In a damp, cool evening in London, against many observers' favourites for the trophy, Spain looked fully warmed up. The passing from midfield was crisp and purposeful; the introduction of Dani Olmo as the false nine left Italy's central trio outnumbered and scrambling after white shirts. Olmo could have scored, and Mikel Oyarzabal really should have, scuffing a shot within reach of Gianluigi Donnarumma. Italy took 45 minutes to attempt a shot, Emerson Palmieri skimming the crossbar from a tight angle.
Even after Federico Chiesa put the Azzurri ahead with an excellent finish after an hour, there was little panic within the Spain ranks. Rather, there was an acceptance, an expectation that chances would come, as they have all tournament. They duly did, Oyarzabal missing the ball when a simple headed finish presented itself, and Olmo fizzing a shot wide.
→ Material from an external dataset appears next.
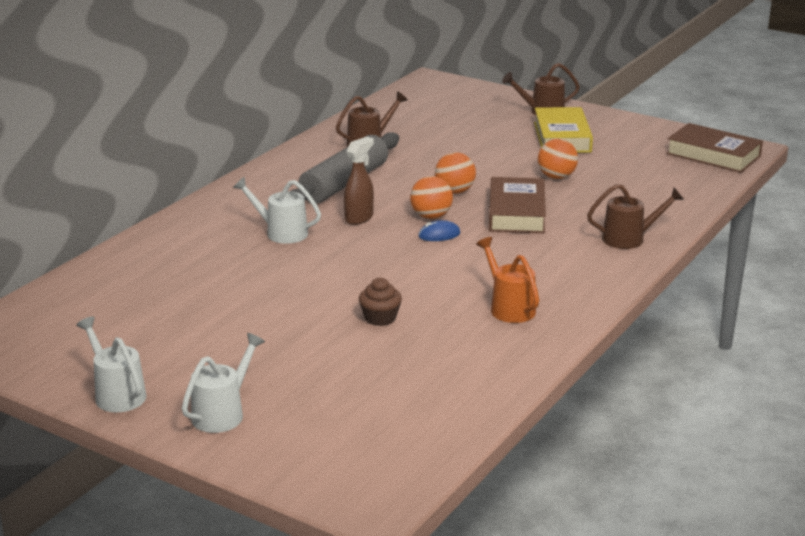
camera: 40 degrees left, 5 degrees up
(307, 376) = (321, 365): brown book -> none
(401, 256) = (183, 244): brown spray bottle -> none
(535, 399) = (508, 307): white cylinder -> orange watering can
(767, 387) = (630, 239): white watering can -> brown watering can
Ultimately, it was Morata who went from scrutinised starter to super-sub, turning in midfield, exchanging passes with Olmo and leaving Donnarumma dumbfounded with a clinical finish.
Perhaps inevitably, though, it was on Spain's midfielders that everything rested. The game seemed to ebb and flow depending on which of them had the ball at any given moment. The three were like brothers from the same footballing lineage: teenager Pedri, experienced Koke, veteran Busquets. They certainly kept the ball like a family secret. Pedri completed all 56 of his passes before extra time; Busquets only misplaced four of his throughout. You'd be forgiven for thinking Koke played for Barcelona, such was his understanding with the Catalan duo.
Yet midfield control wasn't enough. At Euro 2020, it has never been enough for them. It would be unfair to suggest Italy were playing for penalties but, as soon as they came, you felt there was only one winner. Giorgio Chiellini laughed, jostled and bear-hugged Jordi Alba at the pre-shoot-out coin toss. He seemed to know. Morata did, too, the Juventus striker nodding ruefully after Donnarumma guessed right to save his spot-kick. And everyone in Wembley and around the world knew Jorginho would bury the winner.
Few had any clear idea about what Spain would achieve at these finals. Luis Enrique proved he can cultivate a strong-minded squad and navigate the rigours of a tournament; even his infamously poor relationship with the national press should not detract from a positive few weeks. They look a realistic bet for at least the latter stages of the World Cup next year.
But those concerns in attack will only grow if they cannot become a more ruthless side between now and November 2022. Like their immaculate midfield, Spain are building, patiently, expertly, but without knowing quite where it will lead.